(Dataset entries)
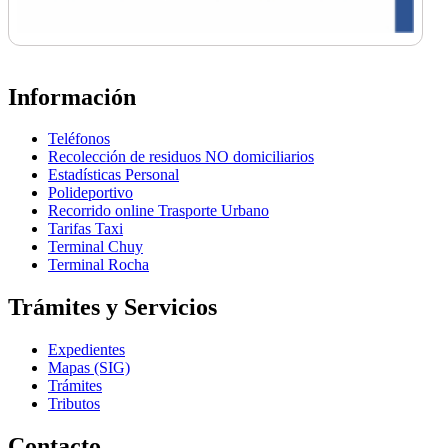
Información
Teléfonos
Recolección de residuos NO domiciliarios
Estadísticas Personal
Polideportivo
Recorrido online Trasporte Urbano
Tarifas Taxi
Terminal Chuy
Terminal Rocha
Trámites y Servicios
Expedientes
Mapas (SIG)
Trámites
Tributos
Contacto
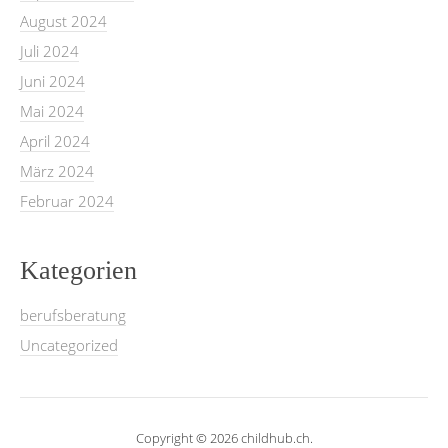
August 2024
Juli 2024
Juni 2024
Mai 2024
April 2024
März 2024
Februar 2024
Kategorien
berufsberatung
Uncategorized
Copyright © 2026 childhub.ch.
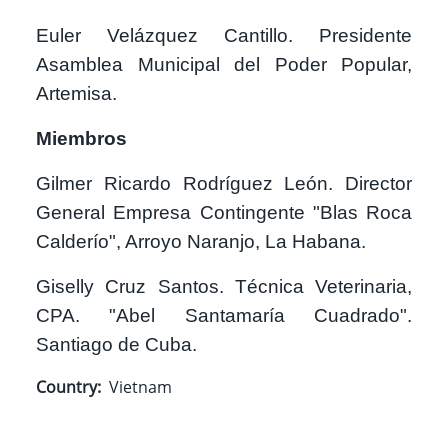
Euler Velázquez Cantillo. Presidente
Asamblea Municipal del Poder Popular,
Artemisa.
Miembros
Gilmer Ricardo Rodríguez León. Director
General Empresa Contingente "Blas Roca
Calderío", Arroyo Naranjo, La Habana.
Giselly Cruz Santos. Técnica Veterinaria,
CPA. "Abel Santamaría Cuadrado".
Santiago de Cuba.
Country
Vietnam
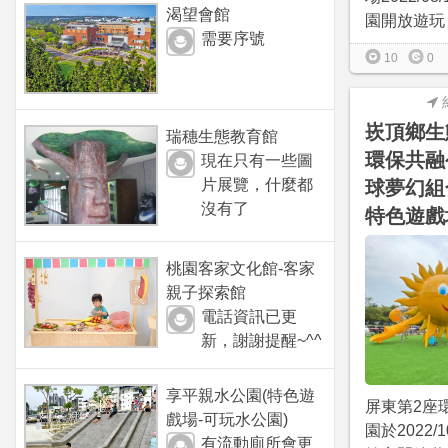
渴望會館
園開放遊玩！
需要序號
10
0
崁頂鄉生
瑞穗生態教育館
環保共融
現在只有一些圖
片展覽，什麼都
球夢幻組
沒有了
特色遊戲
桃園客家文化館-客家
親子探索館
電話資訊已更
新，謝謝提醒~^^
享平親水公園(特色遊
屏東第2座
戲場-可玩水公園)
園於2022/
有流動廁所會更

## Description of the task
Switch every "Terminal" to "Parada" in the text of the entries above and leave everything else as it is. Leave the pictures out of your answer.

## Answer to the exercise
Información
Teléfonos
Recolección de residuos NO domiciliarios
Estadísticas Personal
Polideportivo
Recorrido online Trasporte Urbano
Tarifas Taxi
Parada Chuy
Parada Rocha
Trámites y Servicios
Expedientes
Mapas (SIG)
Trámites
Tributos
Contacto
August 2024
Juli 2024
Juni 2024
Mai 2024
April 2024
März 2024
Februar 2024
Kategorien
berufsberatung
Uncategorized
Copyright © 2026 childhub.ch.
Euler Velázquez Cantillo. Presidente
Asamblea Municipal del Poder Popular,
Artemisa.
Miembros
Gilmer Ricardo Rodríguez León. Director
General Empresa Contingente "Blas Roca
Calderío", Arroyo Naranjo, La Habana.
Giselly Cruz Santos. Técnica Veterinaria,
CPA. "Abel Santamaría Cuadrado".
Santiago de Cuba.
Country
Vietnam
渴望會館
園開放遊玩！
需要序號
10
0
崁頂鄉生
瑞穗生態教育館
環保共融
現在只有一些圖
片展覽，什麼都
球夢幻組
沒有了
特色遊戲
桃園客家文化館-客家
親子探索館
電話資訊已更
新，謝謝提醒~^^
享平親水公園(特色遊
屏東第2座
戲場-可玩水公園)
園於2022/
有流動廁所會更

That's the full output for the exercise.